ENG. 878: WORKSHOP IN POETRY & POETICS (13051)
R. 3:25 – 5:25 PM
Prof. Lee Ann Brown
Email: brownla@stjohns.edu
Exploratory graduate workshop in poetry and poetics using contemporary “seed texts” as well as a traditional and experimental poetic forms and procedures. Students will write weekly to compile a poetry chapbook-sized manuscript of at least twenty-two pages. Weekly in-class writing, discussions and workshops form the heart of the course. Students are encouraged to attend at least one New York City community poetry reading, and to plan and give an on-campus presentation of their own poems.
ENG. 105: Comprehensive Portfolio/Masters (11027)

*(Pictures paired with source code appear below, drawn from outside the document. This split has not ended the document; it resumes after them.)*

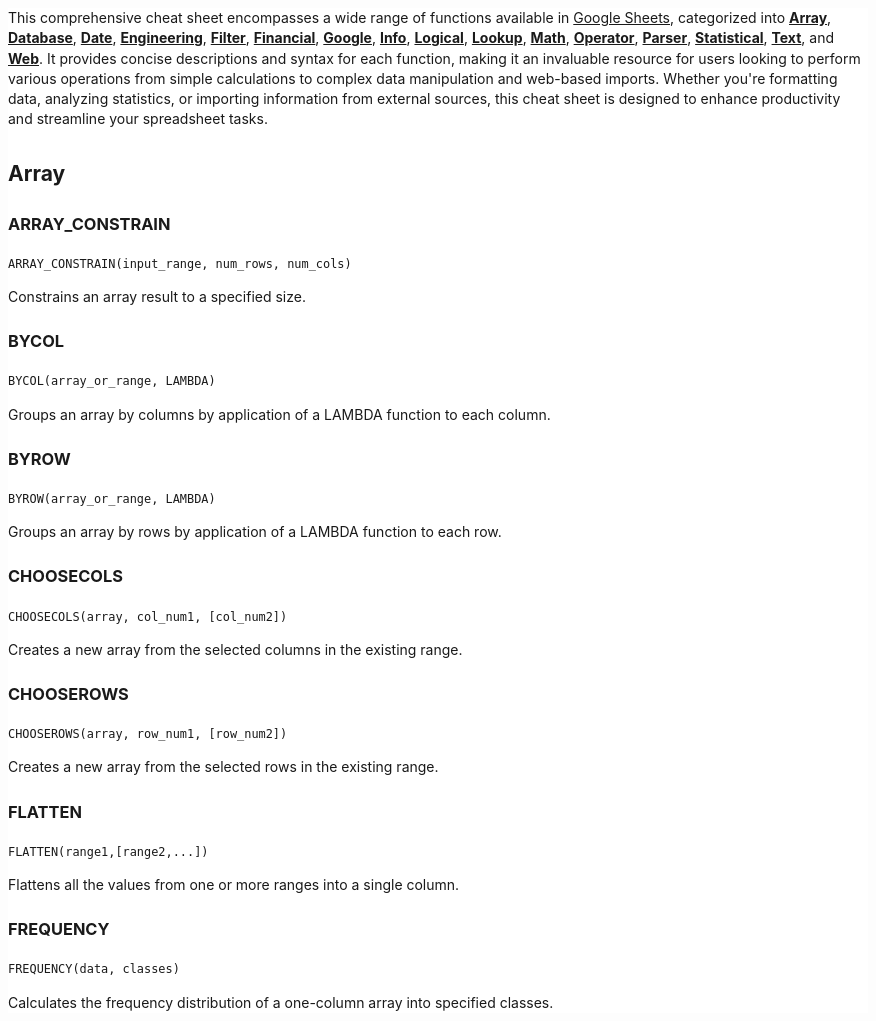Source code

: This comprehensive cheat sheet encompasses a wide range of functions available in [Google Sheets](https://support.google.com/docs/table/25273?hl=en), categorized into [**Array**](#array), [**Database**](#database), [**Date**](#date), [**Engineering**](#engineering), [**Filter**](#filter), [**Financial**](#financial), [**Google**](#google), [**Info**](#info), [**Logical**](#logical), [**Lookup**](#lookup), [**Math**](#math), [**Operator**](#operator), [**Parser**](#parser), [**Statistical**](#statistical), [**Text**](#text), and [**Web**](#web). It provides concise descriptions and syntax for each function, making it an invaluable resource for users looking to perform various operations from simple calculations to complex data manipulation and web-based imports. Whether you're formatting data, analyzing statistics, or importing information from external sources, this cheat sheet is designed to enhance productivity and streamline your spreadsheet tasks.


## Array

### ARRAY_CONSTRAIN
```
ARRAY_CONSTRAIN(input_range, num_rows, num_cols)
```
Constrains an array result to a specified size.

### BYCOL
```
BYCOL(array_or_range, LAMBDA)
```
Groups an array by columns by application of a LAMBDA function to each column.

### BYROW
```
BYROW(array_or_range, LAMBDA)
```
Groups an array by rows by application of a LAMBDA function to each row.

### CHOOSECOLS
```
CHOOSECOLS(array, col_num1, [col_num2]) 
```
Creates a new array from the selected columns in the existing range.

### CHOOSEROWS
```
CHOOSEROWS(array, row_num1, [row_num2])
```
Creates a new array from the selected rows in the existing range.

### FLATTEN
```
FLATTEN(range1,[range2,...])
```
Flattens all the values from one or more ranges into a single column.

### FREQUENCY
```
FREQUENCY(data, classes)
```
Calculates the frequency distribution of a one-column array into specified classes.
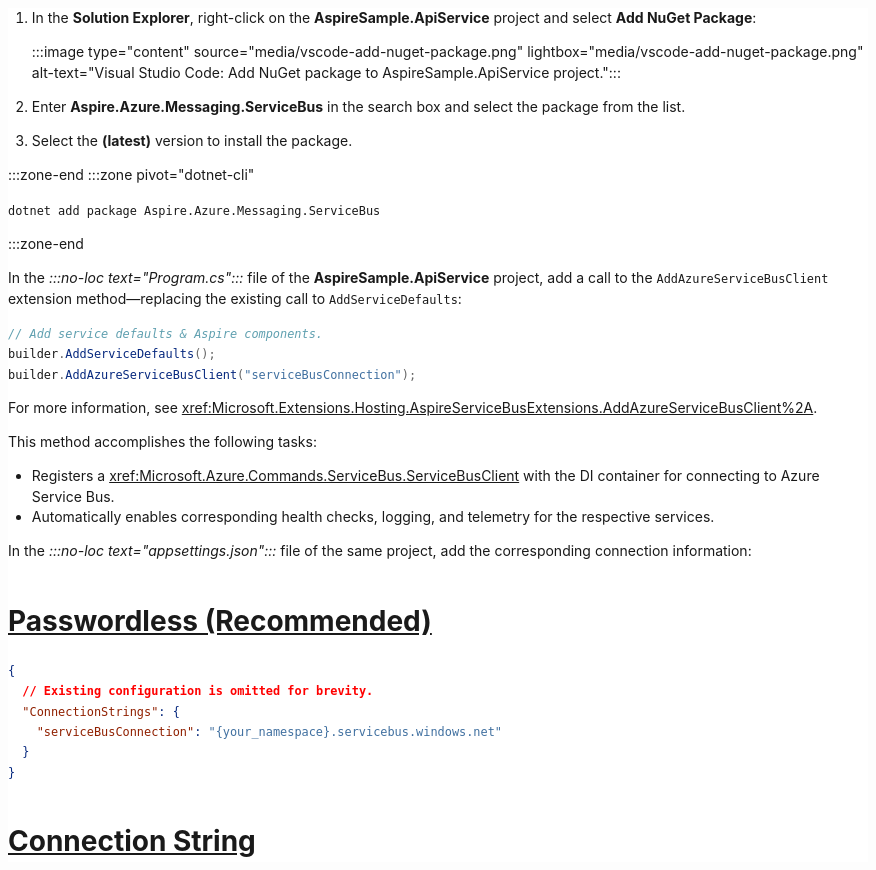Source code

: 1. In the **Solution Explorer**, right-click on the **AspireSample.ApiService** project and select **Add NuGet Package**:

    :::image type="content" source="media/vscode-add-nuget-package.png" lightbox="media/vscode-add-nuget-package.png" alt-text="Visual Studio Code: Add NuGet package to AspireSample.ApiService project.":::

1. Enter **Aspire.Azure.Messaging.ServiceBus** in the search box and select the package from the list.
1. Select the **(latest)** version to install the package.

:::zone-end
:::zone pivot="dotnet-cli"

```dotnetcli
dotnet add package Aspire.Azure.Messaging.ServiceBus
```

:::zone-end

In the _:::no-loc text="Program.cs":::_ file of the **AspireSample.ApiService** project, add a call to the `AddAzureServiceBusClient` extension method—replacing the existing call to `AddServiceDefaults`:

```csharp
// Add service defaults & Aspire components.
builder.AddServiceDefaults();
builder.AddAzureServiceBusClient("serviceBusConnection");
```

For more information, see <xref:Microsoft.Extensions.Hosting.AspireServiceBusExtensions.AddAzureServiceBusClient%2A>.

This method accomplishes the following tasks:

- Registers a <xref:Microsoft.Azure.Commands.ServiceBus.ServiceBusClient> with the DI container for connecting to Azure Service Bus.
- Automatically enables corresponding health checks, logging, and telemetry for the respective services.

In the _:::no-loc text="appsettings.json":::_ file of the same project, add the corresponding connection information:

# [Passwordless (Recommended)](#tab/passwordless)

```json
{
  // Existing configuration is omitted for brevity.
  "ConnectionStrings": {
    "serviceBusConnection": "{your_namespace}.servicebus.windows.net"
  }
}
```

# [Connection String](#tab/connection-string)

Course designation for MA students in their last semester of coursework if they choose the Portfolio option rather than the M.A. thesis.
ENG. 105: Comprehensive Portfolio/Doctoral (11042)
ENG. 105P: Doctoral Dissertation Defense (11768)
ENG. 105Q: Doctoral Qualifying Exam (11028)
Preparation for and oral examination in three scholarly fields of the doctoral student’s devising, in consultation with three faculty mentors/examiners.
ENG. 105T: Master’s Thesis Defense (11137)
Placeholder designation for students who have written the M.A. thesis in the previous semester and who are in their last semester of coursework. Please only register for this class if you have already registered for ENG 900 in the previous semester and have completed or are intending to complete the thesis as your capstone project for the MA. Students who are pursuing the Portfolio as their capstone project should register instead for ENG 105.
ENG. 900: Master’s Research (10748)
M.A. thesis; capstone project of the M.A. student’s devising, written in consultation with a mentor and several faculty readers.
ENG. 901: Readings and Research (10347)
Independent readings and research supervised by, and in conversation with, a faculty mentor.
ENG. 906: English Internship (11030)
ENG. 925: Maintaining Matriculation (MA) (10047)
Designation for M.A. students pausing studies for personal reasons not medical in nature; a zero-credit course, available for no more than two consecutive semesters.
Students who enroll for Maintaining Matriculation should be aware that MM does not keep their payment of student loans in forbearance
ENG. 930: Maintaining Matriculation (PhD) (10046)
Designation for Ph.D. students pausing studies for personal reasons not medical in nature; a zero-credit course, available for no more than two consecutive semesters.
Students who enroll for Maintaining Matriculation should be aware that MM does not keep their payment of student loans in forbearance
ENG. 975: Doctoral Research (1 credit) (10649)
This is the one-credit version of Eng. 975, only to be taken after the student has completed one semester of the three-credit version of Eng. 975. Doctoral research colloquium or independent doctoral research supervised by the doctoral committee.